■ Brano proposto
---
Indagini bancarie a maglie larghe: possono essere estese a terzi

il Fisco può estendere la raccolta dei dati bancari del contribuente a tutti i conti bancari che egli stesso controlla effettivamente, a prescindere dal nominativo a cui è intestato il conto

Con sentenza n. 446 del 10 gennaio 2013 (ud. 18 ottobre 2012) la Corte di Cassazione ha ancora una volta legittimato l’operato degli uffici che estendono le indagini finanziarie a soggetti terzi, rispetto al contribuente verificato.

 

Il principio espresso dalla Corte

Il dettato normativo di riferimento (art. 51 c. 2 n. 7 del D.P.R. n. 633/72) che “abilita gli Uffici finanziari e la Guardia di Finanza a richiedere copia dei conti intrattenuti con il contribuente, non circoscrive l’analisi ai soli conti correnti bancari e postali o ai libretti di deposito intestati esclusivamente al titolare dell’azienda, in quanto l’accesso ai conti intestati formalmente a terzi, le verifiche finalizzate a provare per presunzioni la condotta evasiva e la riferibilità alla società delle somme movimentate, ben possono essere giustificati dal rapporto di stretta contiguità familiare o lavorativa e da un’attività d’impresa logicamente compatibile con la produzione di ricavi, incombendo in ogni caso sulla società contribuente la prova contraria (C. 26173/11)”.

Inoltre, prosegue la sentenza, “l’utilizzazione dei dati risultanti dai depositi bancari non può ritenersi limitata, in caso di società di capitali, ai conti formalmente intestati all’ente, ma riguarda anche quelli formalmente intestati a terzi, allorchè risulti provata tramite presunzioni la sostanziale riferibilità all’ente dei conti medesimi o di alcuni loro singoli dati (C. 13391/03)”.

Nella prova per presunzioni (artt. 2727 e 2729 c.c.), è infatti sufficiente che il rapporto di dipendenza logica tra il fatto noto e quello ignoto sia accertato alla stregua di canoni di probabilità, con riferimento ad una connessione possibile e verosimile di accadimenti, la cui sequenza e ricorrenza possono verificarsi secondo regole di esperienza (Sez. Un. 9961/1996), così che il convincimento del giudice di merito “può ben fondarsi persino su una sola presunzione, purchè grave e precisa, nonché su una presunzione che sia in contrasto con altre prove acquisite, qualora la stessa sia ritenuta di tale precisione e gravità da rendere inattendibili gli elementi di giudizio ad essa contrari (C. 16993/07)”.
---
■ Dati forniti

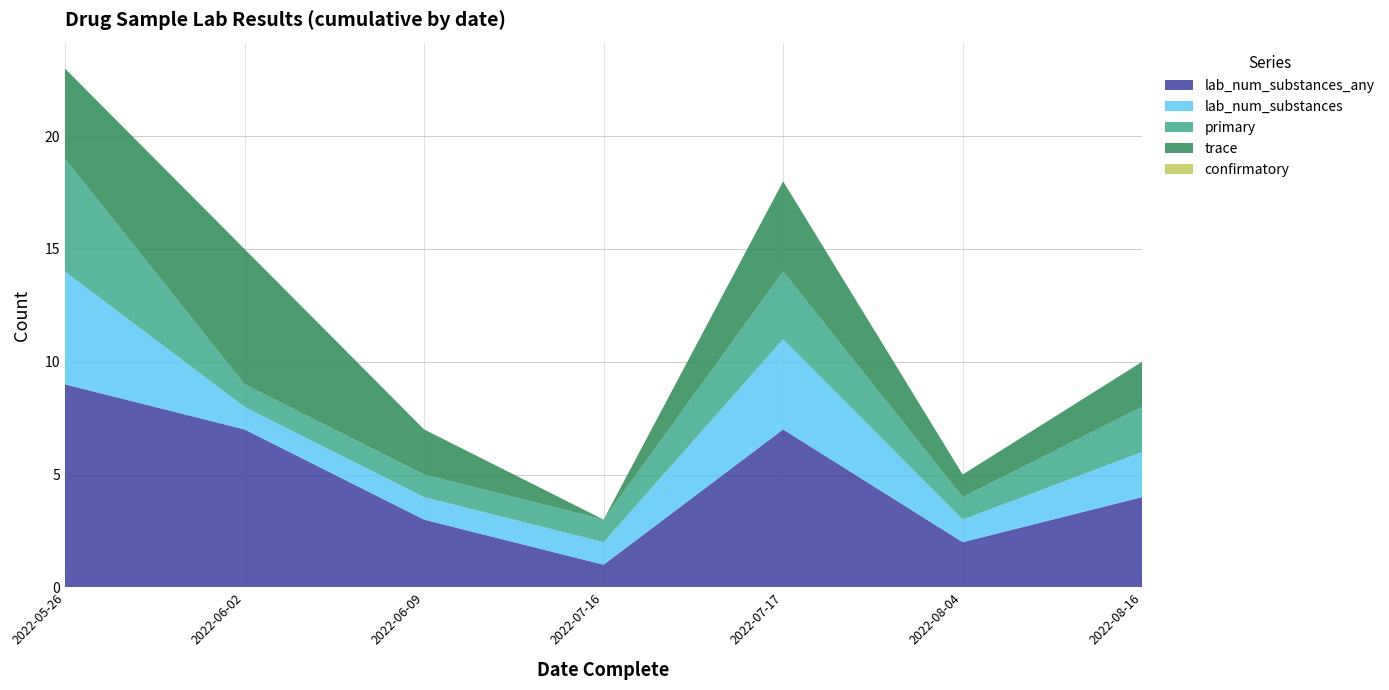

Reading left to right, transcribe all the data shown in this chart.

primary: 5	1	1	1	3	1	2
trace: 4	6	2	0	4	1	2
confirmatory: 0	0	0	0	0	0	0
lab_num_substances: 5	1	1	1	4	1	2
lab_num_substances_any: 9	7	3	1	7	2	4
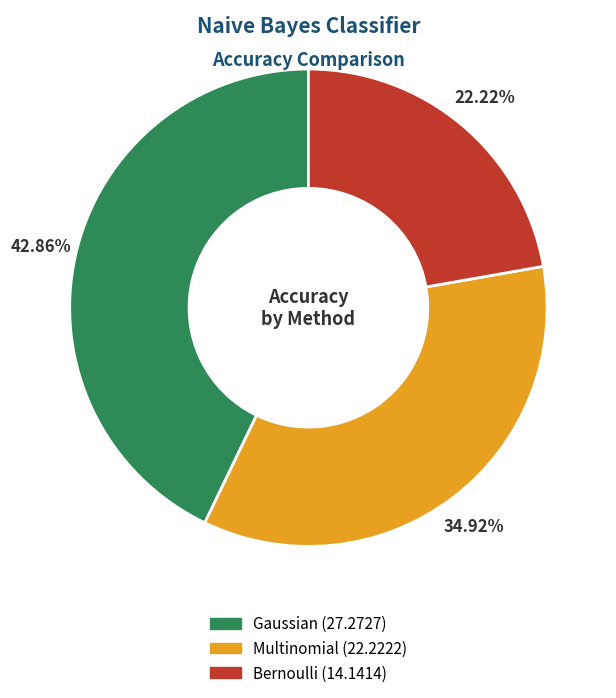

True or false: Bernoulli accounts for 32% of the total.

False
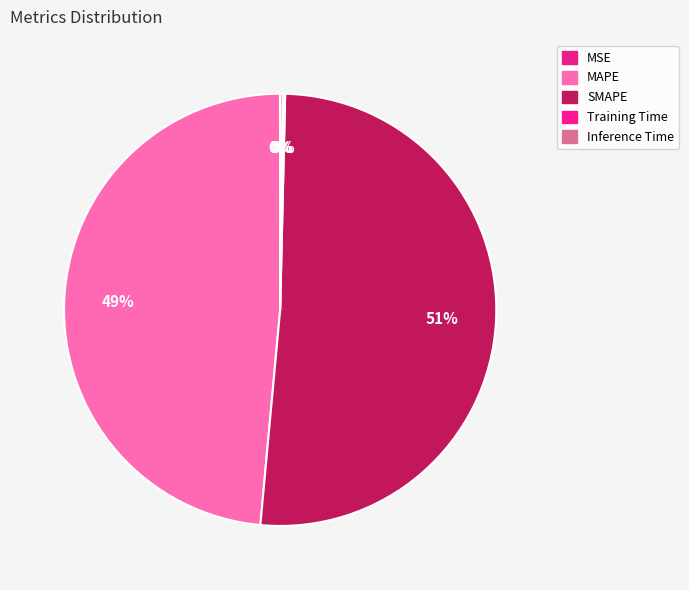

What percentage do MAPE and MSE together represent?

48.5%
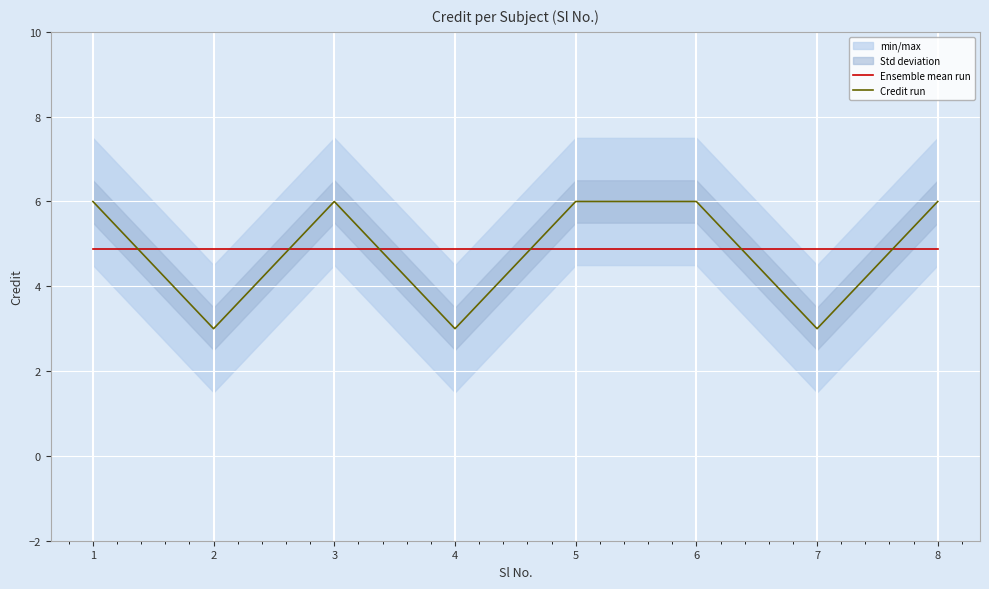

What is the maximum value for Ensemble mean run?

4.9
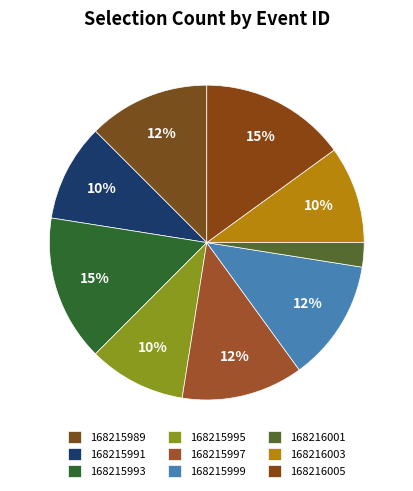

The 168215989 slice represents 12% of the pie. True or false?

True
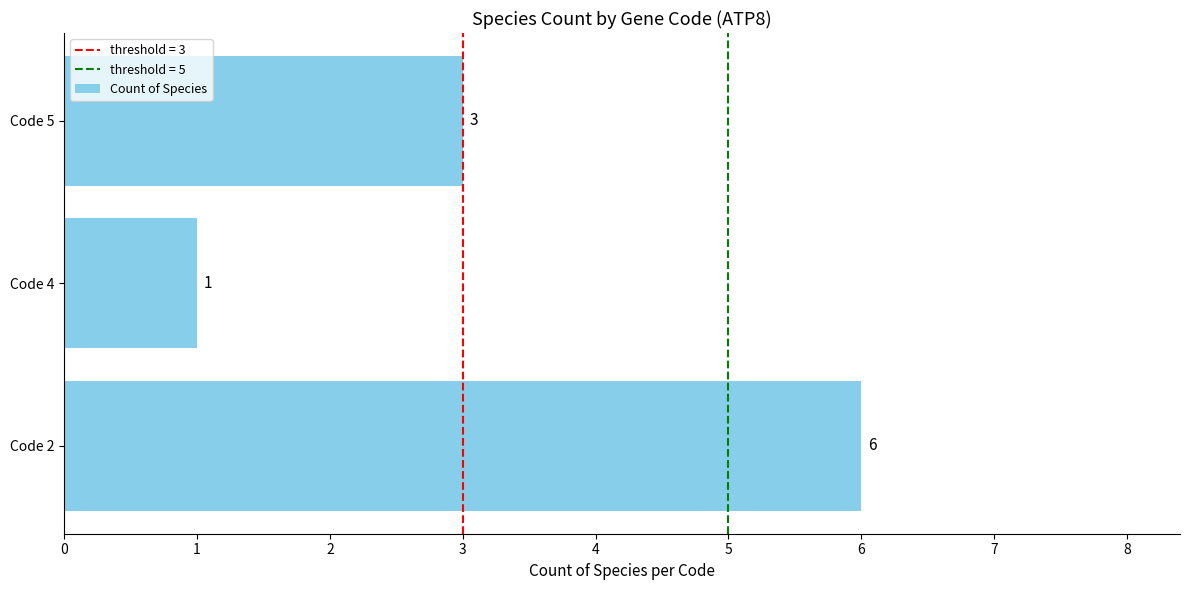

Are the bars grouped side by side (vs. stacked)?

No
---
■ Esercizi da svolgere
A) Copia dal brano sulle indagini bancarie il passo da "Indagini bancarie a" a "al contribuente verificato.", parola per parola.
B) Ripeti senza modifiche le righe delle voci dalla riga con "True or false: Bernoulli" fino all'ultima, entrambe comprese, tralasciando le immagini.
Il brano e le voci non hanno alcun legame tra loro.

■ Risposte per punto
A)
Indagini bancarie a maglie larghe: possono essere estese a terzi

il Fisco può estendere la raccolta dei dati bancari del contribuente a tutti i conti bancari che egli stesso controlla effettivamente, a prescindere dal nominativo a cui è intestato il conto

Con sentenza n. 446 del 10 gennaio 2013 (ud. 18 ottobre 2012) la Corte di Cassazione ha ancora una volta legittimato l’operato degli uffici che estendono le indagini finanziarie a soggetti terzi, rispetto al contribuente verificato.

B)
True or false: Bernoulli accounts for 32% of the total.

False

What percentage do MAPE and MSE together represent?

48.5%

What is the maximum value for Ensemble mean run?

4.9

The 168215989 slice represents 12% of the pie. True or false?

True

Are the bars grouped side by side (vs. stacked)?

No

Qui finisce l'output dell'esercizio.